Problem 1:
Which three things does the game development post call key to the idea of a game?
Problem 2:
In the game development post, which version of the game engine did the writer go back to after dropping the 3D approach?
Problem 3:
Write the next part of the post about returning to the 2D game engine, picking up after its final sentence.
-- Begin Text segment --
Revert & Gamer

Ok, so the 3D thing turned out to be a bit of a dead end. It was great in concept but it turned out to be creating a few more issues than I could see from early on in the process.

I’ve reverted and I’ve been back to working on the 2D sprite-based version of the game engine.

One of the struggles I’ve been having is getting my head around the “game” aspect of the engine. It’s all well and good to start coding a cool game engine and adding all the tools and toggles and in-game economics of a virtual grocery store and such, but at the end of the day this is a game: obstacles, progression, purpose are all key in that idea.

I guess I could say that I got a bit diverted on how I could make it work and then hit a bit of a wall around why it should work at all.

I’ve not been coding much. In fact, in the last year I’ve probably only put maybe fifty hours into the game dev work. The life of a sole developer on an indie game, I suppose: motivation comes and goes, and lacking a real deadline what is there to do.

All this is to say that in order to get back into the rhythm of writing code and progressing the development of the game itself I have needed to go back to that big question: why.
-- End Text segment --
-- Begin Records supplied --
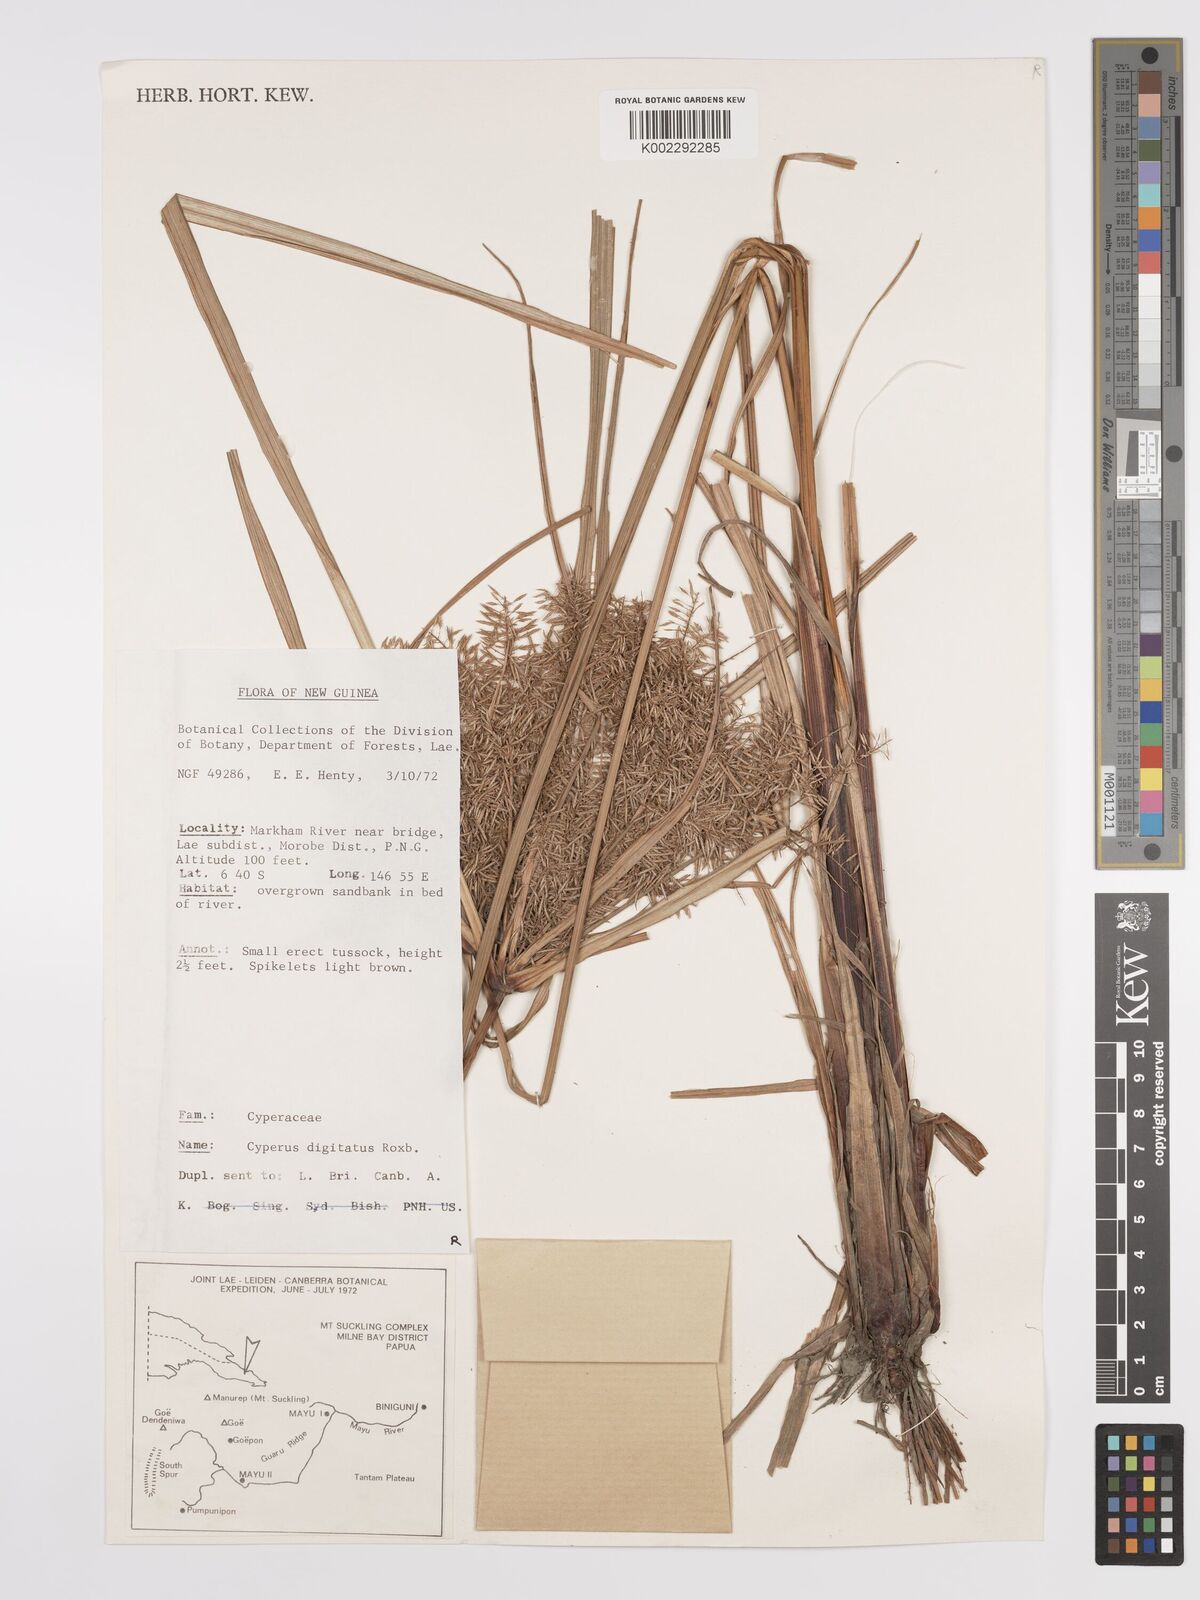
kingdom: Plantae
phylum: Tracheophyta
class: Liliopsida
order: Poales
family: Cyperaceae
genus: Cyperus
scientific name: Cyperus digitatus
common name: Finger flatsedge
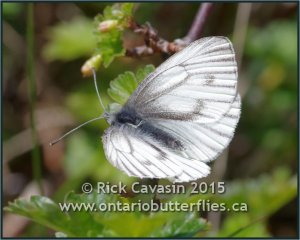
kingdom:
-- End Records supplied --
Final answer 1:
Obstacles, progression, purpose

Final answer 2:
The 2D sprite-based version of the game engine.

Final answer 3:
Why does the game need to do such and such?

Why?

So I went through my project board and added a bunch of tasks around adding game-specific components to my game engine. That is to say, if I add game aspects to the world, it suddenly is less about how they work and more about coding the tools that a player might need to play the game: to overcome obstacles, to open doors, to progress the story.

If all this sounds obvious, it is actually very much not.

It’s like getting really good at generating a crossword grid, but then realizing that you need to also write some clues and answers to fill it all in.

The game is obvious in one’s head. But until the gamer emerges and starts building the fun into the engine, there is no answer to that big old question of why.

That’s what’s next.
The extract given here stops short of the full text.